Page-level text extractions —
● ● ●
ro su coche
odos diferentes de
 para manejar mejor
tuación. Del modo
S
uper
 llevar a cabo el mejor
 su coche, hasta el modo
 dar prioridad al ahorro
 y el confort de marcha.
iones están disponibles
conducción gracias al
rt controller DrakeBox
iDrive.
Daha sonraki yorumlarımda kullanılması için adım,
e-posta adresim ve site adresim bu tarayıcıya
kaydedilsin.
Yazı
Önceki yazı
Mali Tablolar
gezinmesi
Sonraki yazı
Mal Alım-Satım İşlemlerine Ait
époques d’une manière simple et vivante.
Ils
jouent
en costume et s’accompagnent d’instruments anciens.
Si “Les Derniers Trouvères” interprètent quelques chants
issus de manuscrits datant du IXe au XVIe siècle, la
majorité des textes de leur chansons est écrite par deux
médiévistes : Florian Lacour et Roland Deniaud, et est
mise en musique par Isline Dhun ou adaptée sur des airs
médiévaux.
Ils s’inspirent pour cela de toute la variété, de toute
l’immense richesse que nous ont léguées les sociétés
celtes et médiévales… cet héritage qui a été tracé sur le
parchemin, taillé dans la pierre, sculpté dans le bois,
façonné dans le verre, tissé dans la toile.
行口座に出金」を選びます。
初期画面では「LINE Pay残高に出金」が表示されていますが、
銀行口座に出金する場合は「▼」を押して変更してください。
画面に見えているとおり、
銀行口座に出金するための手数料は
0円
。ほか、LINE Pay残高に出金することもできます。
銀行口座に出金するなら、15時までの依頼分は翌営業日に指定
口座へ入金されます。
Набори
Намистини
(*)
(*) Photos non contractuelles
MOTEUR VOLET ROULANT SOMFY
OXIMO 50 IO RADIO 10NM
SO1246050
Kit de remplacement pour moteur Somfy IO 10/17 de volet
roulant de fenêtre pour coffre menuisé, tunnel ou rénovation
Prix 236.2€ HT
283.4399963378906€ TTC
● ● ●
To-do item — Which lines of the entries contain the string "modo"? Pull out each of them, treating uppercase and lowercase as different.

Completed exercise —
tuación. Del modo
 su coche, hasta el modo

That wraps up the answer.